## Directions:
Reproduce the text of each record below line for line, with no changes. Omit the pictures from your answer.

## Stored data:
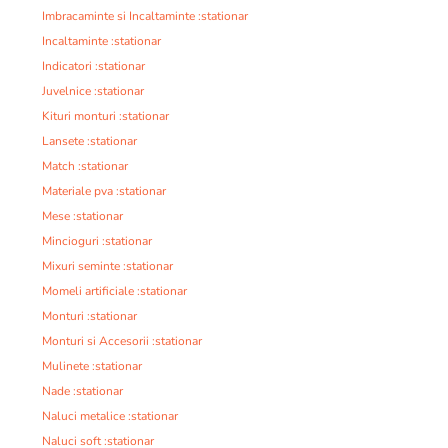
Imbracaminte si Incaltaminte :stationar
Incaltaminte :stationar
Indicatori :stationar
Juvelnice :stationar
Kituri monturi :stationar
Lansete :stationar
Match :stationar
Materiale pva :stationar
Mese :stationar
Mincioguri :stationar
Mixuri seminte :stationar
Momeli artificiale :stationar
Monturi :stationar
Monturi si Accesorii :stationar
Mulinete :stationar
Nade :stationar
Naluci metalice :stationar
Naluci soft :stationar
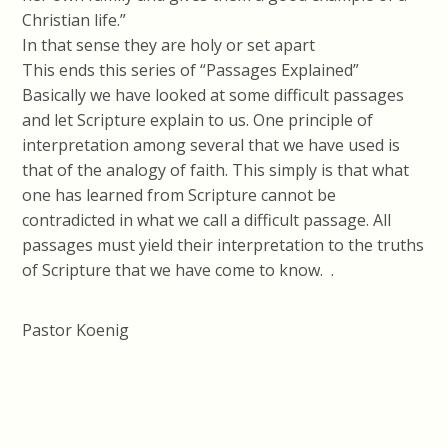
Christian life.”
In that sense they are holy or set apart
This ends this series of “Passages Explained”
Basically we have looked at some difficult passages
and let Scripture explain to us. One principle of
interpretation among several that we have used is
that of the analogy of faith. This simply is that what
one has learned from Scripture cannot be
contradicted in what we call a difficult passage. All
passages must yield their interpretation to the truths
of Scripture that we have come to know. .
Pastor Koenig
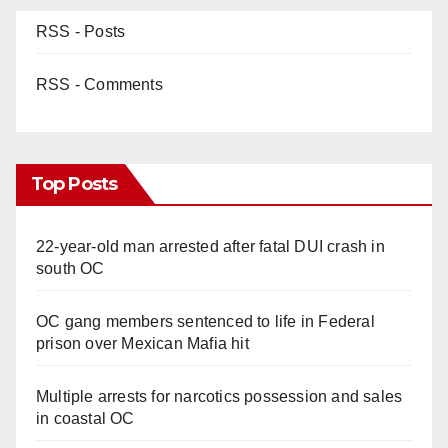
RSS - Posts
RSS - Comments
Top Posts
22-year-old man arrested after fatal DUI crash in
south OC
OC gang members sentenced to life in Federal
prison over Mexican Mafia hit
Multiple arrests for narcotics possession and sales
in coastal OC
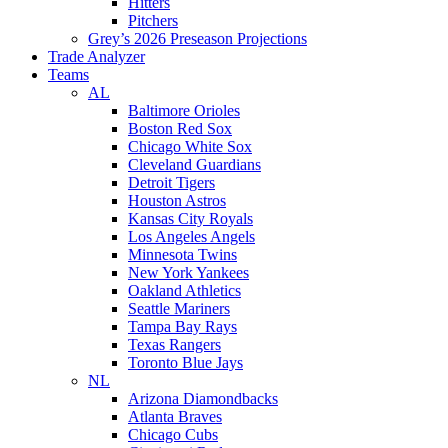
Hitters
Pitchers
Grey’s 2026 Preseason Projections
Trade Analyzer
Teams
AL
Baltimore Orioles
Boston Red Sox
Chicago White Sox
Cleveland Guardians
Detroit Tigers
Houston Astros
Kansas City Royals
Los Angeles Angels
Minnesota Twins
New York Yankees
Oakland Athletics
Seattle Mariners
Tampa Bay Rays
Texas Rangers
Toronto Blue Jays
NL
Arizona Diamondbacks
Atlanta Braves
Chicago Cubs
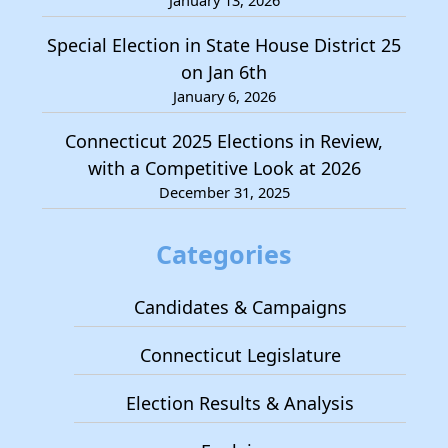
January 13, 2026
Special Election in State House District 25
on Jan 6th
January 6, 2026
Connecticut 2025 Elections in Review,
with a Competitive Look at 2026
December 31, 2025
Categories
Candidates & Campaigns
Connecticut Legislature
Election Results & Analysis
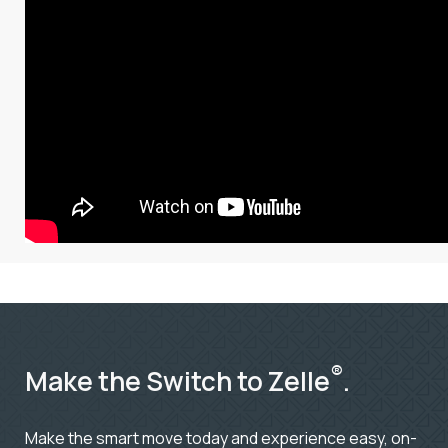
®
Make the Switch to Zelle
.
Make the smart move today and experience easy, on-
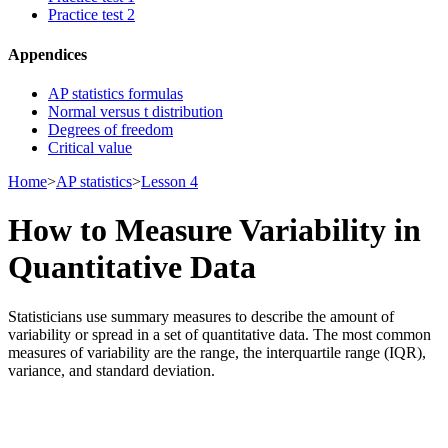
Practice test 2
Appendices
AP statistics formulas
Normal versus t distribution
Degrees of freedom
Critical value
Home
>
AP statistics
>
Lesson 4
How to Measure Variability in
Quantitative Data
Statisticians use summary measures to describe the amount of
variability or spread in a set of quantitative data. The most common
measures of variability are the range, the interquartile range (IQR),
variance, and standard deviation.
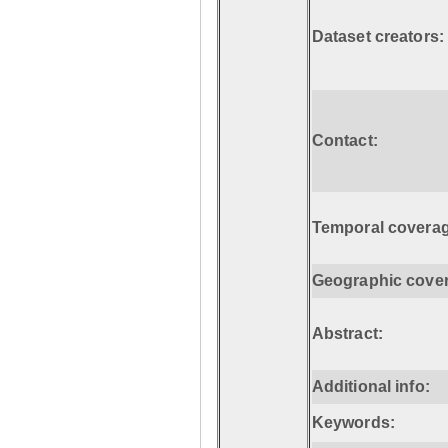
Dataset creators:
Contact:
Temporal coverag
Geographic cove
Abstract:
Additional info:
Keywords:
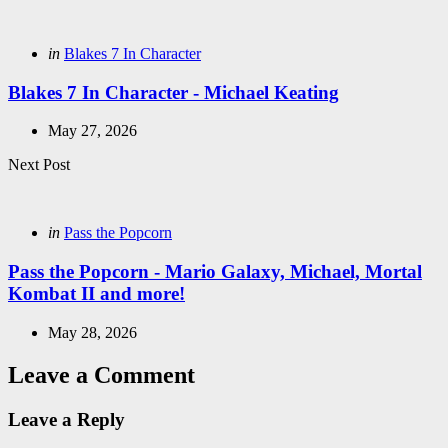
navigation
Posted
in
Blakes 7 In Character
in
Blakes 7 In Character - Michael Keating
May 27, 2026
Next Post
Posted
in
Pass the Popcorn
in
Pass the Popcorn - Mario Galaxy, Michael, Mortal
Kombat II and more!
May 28, 2026
Leave a Comment
Leave a Reply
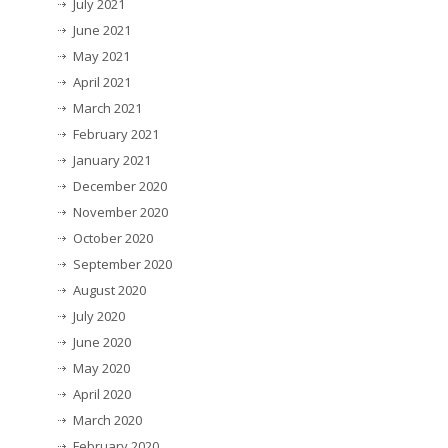
July 2021
June 2021
May 2021
April 2021
March 2021
February 2021
January 2021
December 2020
November 2020
October 2020
September 2020
August 2020
July 2020
June 2020
May 2020
April 2020
March 2020
February 2020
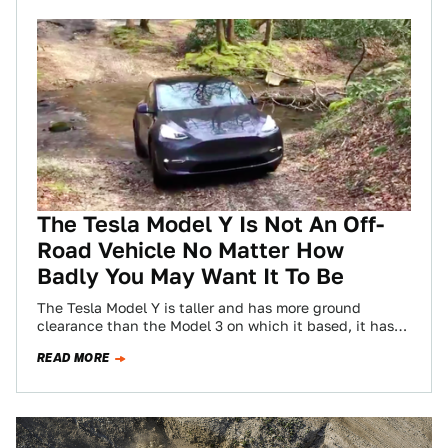
The Tesla Model Y Is Not An Off-
Road Vehicle No Matter How
Badly You May Want It To Be
The Tesla Model Y is taller and has more ground
clearance than the Model 3 on which it based, it has
an…
READ MORE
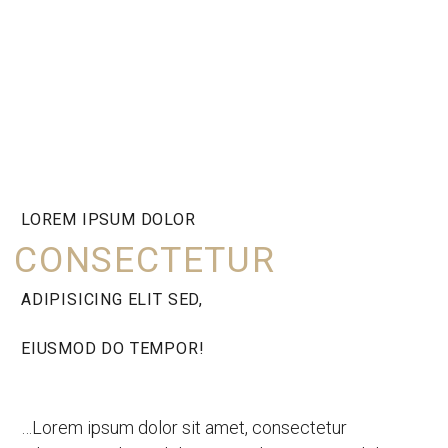
LOREM IPSUM DOLOR
CONSECTETUR
ADIPISICING ELIT SED,
EIUSMOD DO TEMPOR!
…Lorem ipsum dolor sit amet, consectetur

## Answer to this task:
Imbracaminte si Incaltaminte :stationar
Incaltaminte :stationar
Indicatori :stationar
Juvelnice :stationar
Kituri monturi :stationar
Lansete :stationar
Match :stationar
Materiale pva :stationar
Mese :stationar
Mincioguri :stationar
Mixuri seminte :stationar
Momeli artificiale :stationar
Monturi :stationar
Monturi si Accesorii :stationar
Mulinete :stationar
Nade :stationar
Naluci metalice :stationar
Naluci soft :stationar
Christian life.”
In that sense they are holy or set apart
This ends this series of “Passages Explained”
Basically we have looked at some difficult passages
and let Scripture explain to us. One principle of
interpretation among several that we have used is
that of the analogy of faith. This simply is that what
one has learned from Scripture cannot be
contradicted in what we call a difficult passage. All
passages must yield their interpretation to the truths
of Scripture that we have come to know. .
Pastor Koenig
RSS - Posts
RSS - Comments
Top Posts
22-year-old man arrested after fatal DUI crash in
south OC
OC gang members sentenced to life in Federal
prison over Mexican Mafia hit
Multiple arrests for narcotics possession and sales
in coastal OC
Hitters
Pitchers
Grey’s 2026 Preseason Projections
Trade Analyzer
Teams
AL
Baltimore Orioles
Boston Red Sox
Chicago White Sox
Cleveland Guardians
Detroit Tigers
Houston Astros
Kansas City Royals
Los Angeles Angels
Minnesota Twins
New York Yankees
Oakland Athletics
Seattle Mariners
Tampa Bay Rays
Texas Rangers
Toronto Blue Jays
NL
Arizona Diamondbacks
Atlanta Braves
Chicago Cubs
January 13, 2026
Special Election in State House District 25
on Jan 6th
January 6, 2026
Connecticut 2025 Elections in Review,
with a Competitive Look at 2026
December 31, 2025
Categories
Candidates & Campaigns
Connecticut Legislature
Election Results & Analysis
®
Make the Switch to Zelle
.
Make the smart move today and experience easy, on-
Practice test 2
Appendices
AP statistics formulas
Normal versus t distribution
Degrees of freedom
Critical value
Home
>
AP statistics
>
Lesson 4
How to Measure Variability in
Quantitative Data
Statisticians use summary measures to describe the amount of
variability or spread in a set of quantitative data. The most common
measures of variability are the range, the interquartile range (IQR),
variance, and standard deviation.
Dataset creators:
Contact:
Temporal coverag
Geographic cove
Abstract:
Additional info:
Keywords:
navigation
Posted
in
Blakes 7 In Character
in
Blakes 7 In Character - Michael Keating
May 27, 2026
Next Post
Posted
in
Pass the Popcorn
in
Pass the Popcorn - Mario Galaxy, Michael, Mortal
Kombat II and more!
May 28, 2026
Leave a Comment
Leave a Reply
July 2021
June 2021
May 2021
April 2021
March 2021
February 2021
January 2021
December 2020
November 2020
October 2020
September 2020
August 2020
July 2020
June 2020
May 2020
April 2020
March 2020
February 2020
The Tesla Model Y Is Not An Off-
Road Vehicle No Matter How
Badly You May Want It To Be
The Tesla Model Y is taller and has more ground
clearance than the Model 3 on which it based, it has
an…
READ MORE
LOREM IPSUM DOLOR
CONSECTETUR
ADIPISICING ELIT SED,
EIUSMOD DO TEMPOR!
…Lorem ipsum dolor sit amet, consectetur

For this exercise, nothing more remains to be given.